Chapter 9 Causal assumptions

A crucial part of any causal analysis is to be able to identify the causal quantity that we are interested in. In other words, given a causal quantity such as \(\mathbb{E}Y(a)\), we use the assumptions we are willing to make in order to derive a statistical estimator. To this end, there are some standard assumptions that we will make use of in the following sections. In the following we assume that we are attempting to identify a causal effect for \(A\) on \(Y\), in the presence of some pre-treatment covariates \(X\). This scenario is depicted in the causal graph in Figure 8.1(a).

9.1 No unobserved confounding

For the vast majority of methods, it is necessary to assume that the observed (or measured) covariates are sufficient to explain any non-causal correlation between the treatment and the outcome. This is sometimes called conditional exchangeability, conditional ignorability, or causal sufficiency. It can be expressed as \(Y(a) \mathbin{\perp\hspace{-3.2mm}\perp}A\mid X\) for all \(a\in {\cal A}\), so the potential outcomes are independent of the particular value of the treatment.

(a) A causal graph representing the model under study, and (b) a SWIG showing the graph after an intervention on $\T$.

Figure 8.1: (a) A causal graph representing the model under study, and (b) a SWIG showing the graph after an intervention on \(A\).

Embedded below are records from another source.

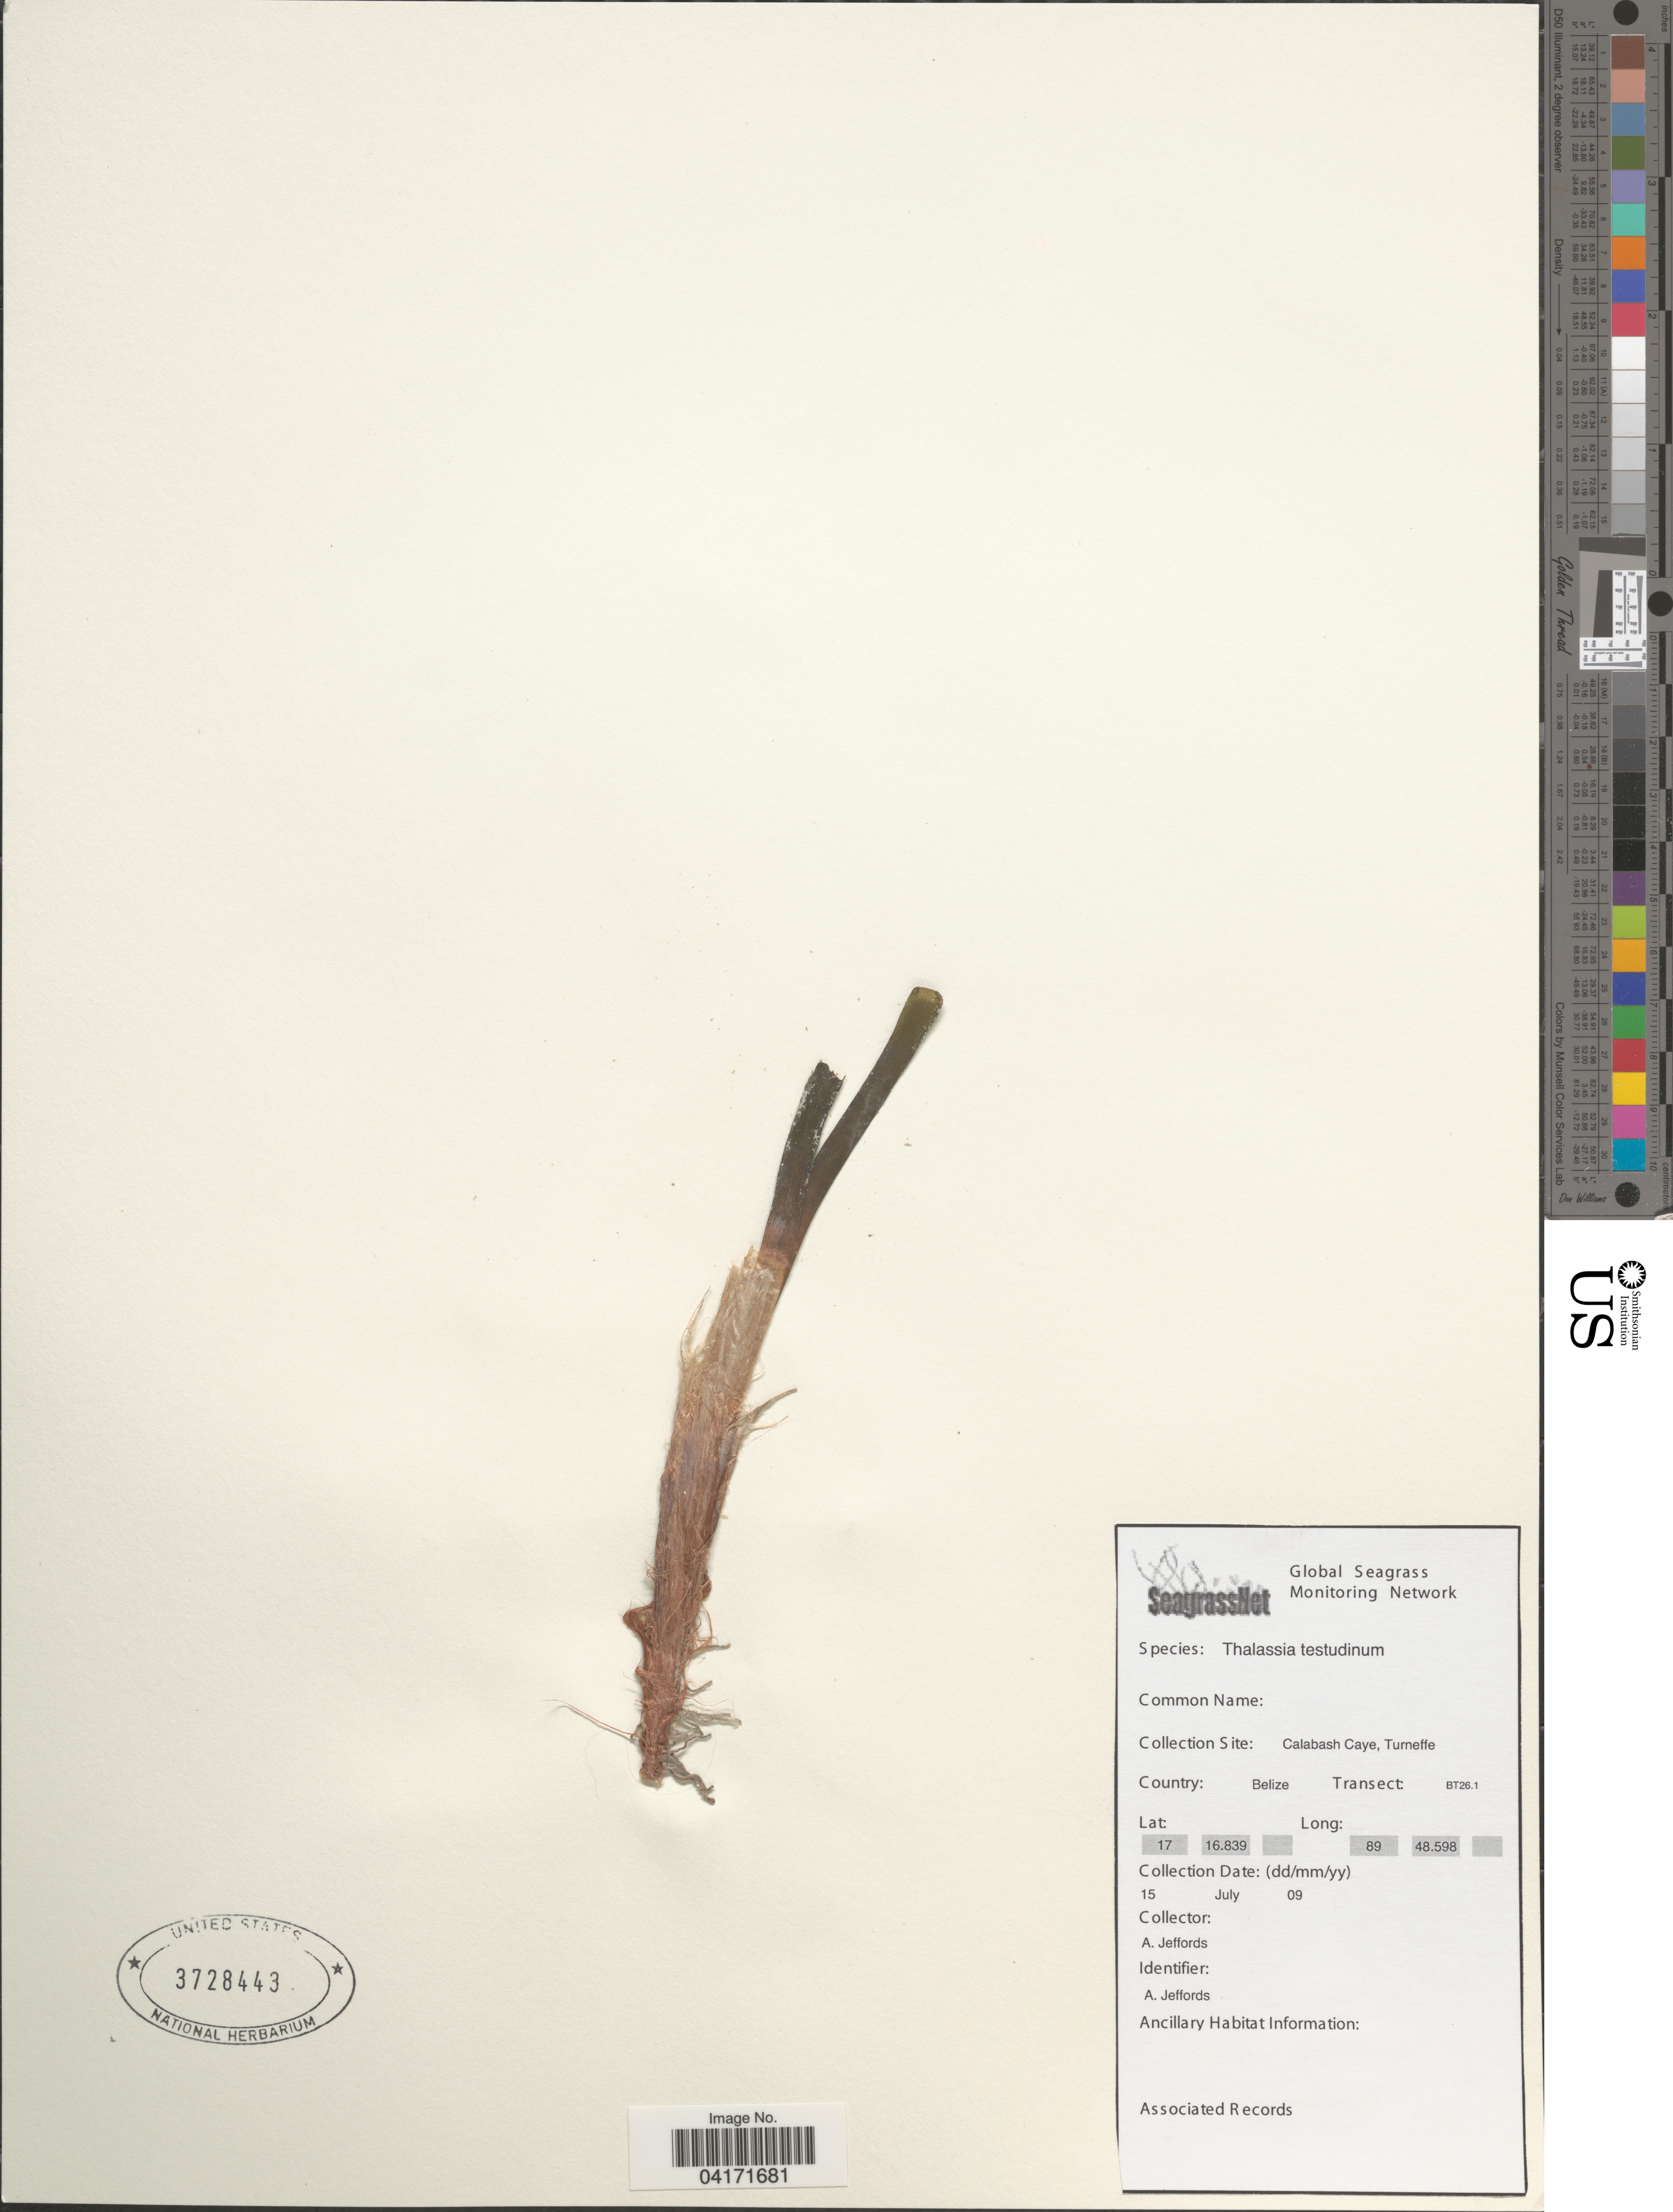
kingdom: Plantae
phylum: Tracheophyta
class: Liliopsida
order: Alismatales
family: Hydrocharitaceae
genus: Thalassia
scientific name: Thalassia testudinum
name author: Banks & Sol. ex K.D. Koenig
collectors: A. Jeffords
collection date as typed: Transcribed d/m/y: 15/7/9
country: Belize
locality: Calabash Caye, Turneffe. Transect: BT26.1.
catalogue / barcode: US 3728443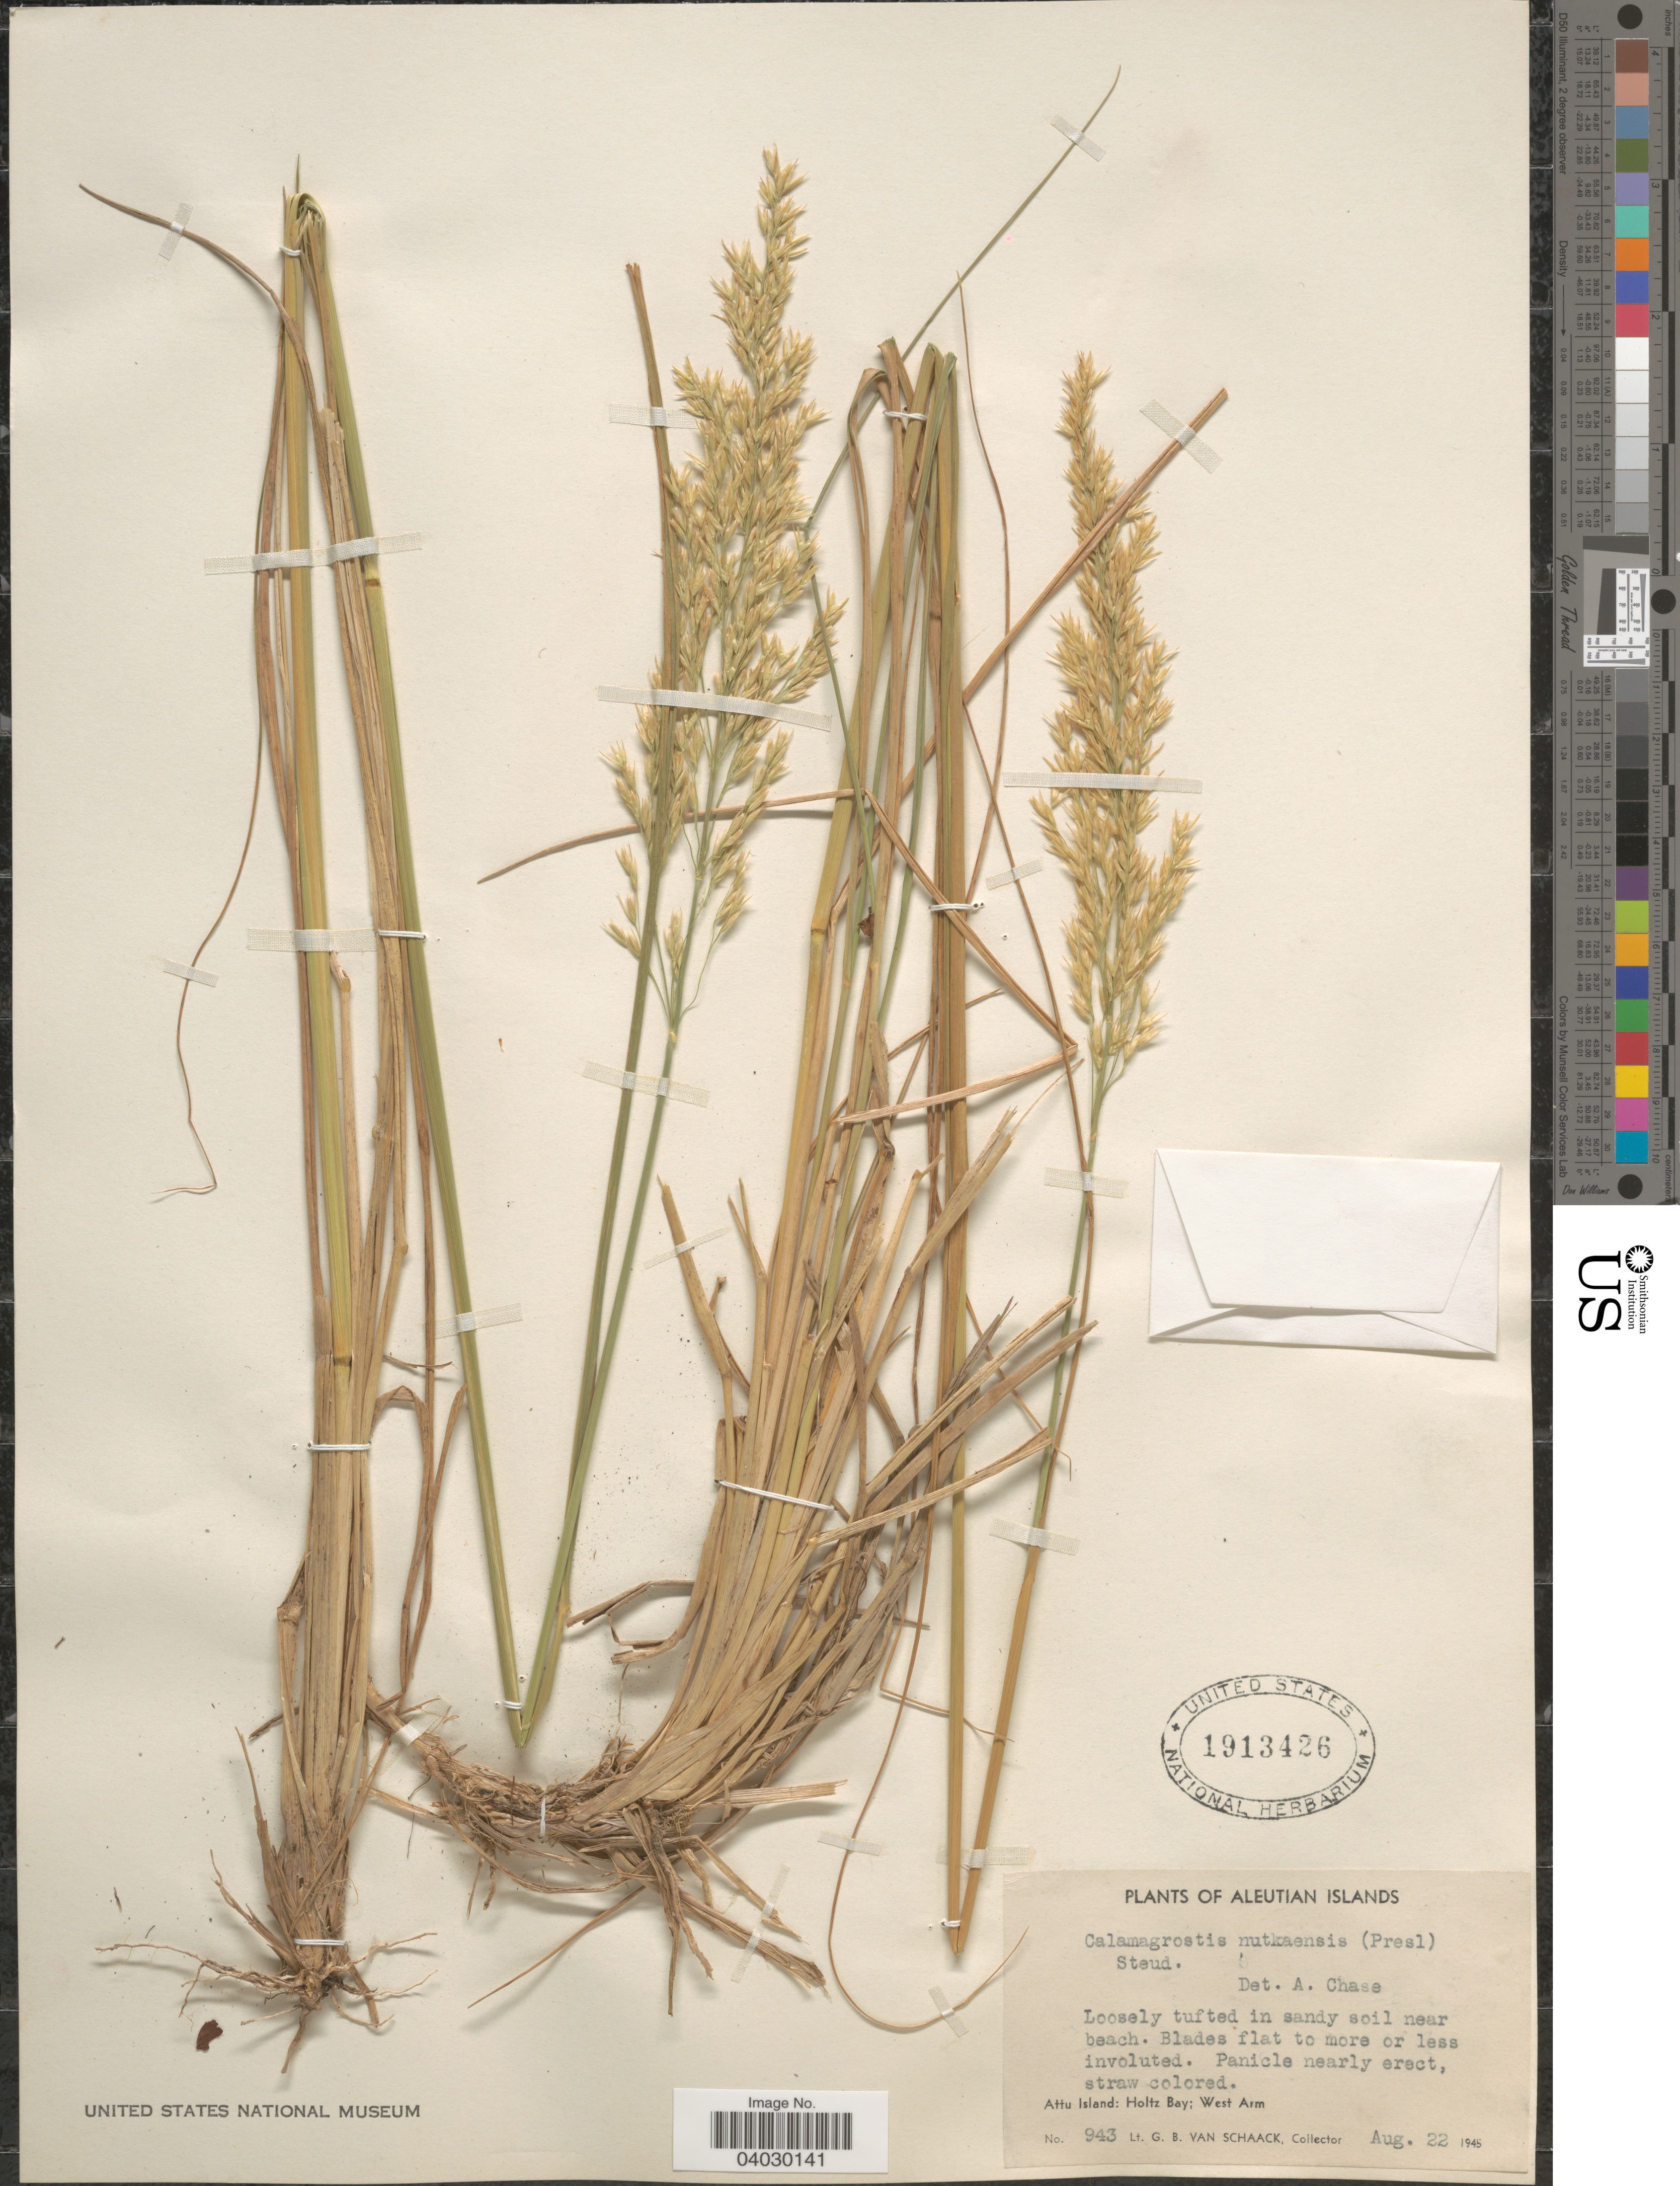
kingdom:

If a graph such as the one in Figure 8.1(a) is drawn, then the assumption is effectively already encoded in it. This can also be made explicit with the SWIG in (b), in which the condition above can be read off using d-separation.

9.2 Positivity

There are a few versions of positivity, of varying degrees of strictness. The weakest is just to say that, in order to identify the average causal effect, it needs to be possible for each individual to have been treated and not have been treated. That is, we need \[\begin{align*} 0 < \pi(X) < 1 \qquad \text{w.p. }1. \end{align*}\] In other words, for all but a measure zero subset of the covariate space \(\mathcal{X}\), the probability of someone receiving treatment and of receiving the control is non-zero.

We can strengthen this to strict positivity, where we require \[\begin{align*} \varepsilon < \pi(X) < 1 - \varepsilon \qquad \text{w.p. }1 \end{align*}\] for some \(\varepsilon > 0\). This stricter requirement is often necessary to control the variance of an estimator, and so perform valid inference.

The notion of positivity is sometimes referred to as overlap.

9.3 Consistency

Another crucial assumption if we work with the potential outcomes framework is that of consistency. This should not be confused with statistical consistency, but means that for any collection of potential outcomes, say \(Y(a), a\in {\cal A}\), if factually \(A=a\), then \(Y(A) = Y(a) = Y\). This ties the potential outcome to the factual outcome.

One might wonder how this could possibly not be the case, but there is an important notion of how well-defined the specific intervention is. Consider a model where \(A\) represents a patient’s weight, and \(Y\) is the risk of a heart attack. If the intervention is a weight loss drug, then the resulting risk may not be the same as an exercise regime, even if the patient loses the same amount of weight.

Justifying this assumption generally depends on having a very good understanding of how the intervention is actually performed.

9.4 No interference

In addition to the above, we almost always make the assumption of no interference; that is, whether one individual receives treatment (or not) has no effect on the potential outcomes of any other individual. This is encapsulated by the usual statistical ‘i.i.d.’ assumption, but it can easily be violated in a study of the effect of a vaccine or if a treatment is assigned at a group level (for example, to an entire classroom of children.)

The combination of consisteny and no interference is sometimes referred to as the stable unit treatment value assumption, or SUTVA. A slightly weaker variant known as the stable unit treatment distribution assumption, or SUTDA, was introduced by P. Dawid (2021), which only requires that, for the \(i\)th individual, \(Y_i(a_i)\) depends only on the value of \(a_i\). Note that SUTVA and SUTDA combine the consistency and no interference assumptions; in terms of whether these are plausible in a given context, it can be more helpful to consider them separately.

References

Dawid, Philip. 2021. “Decision-Theoretic Foundations for Statistical Causality.” Journal of Causal Inference 9 (1): 39–77.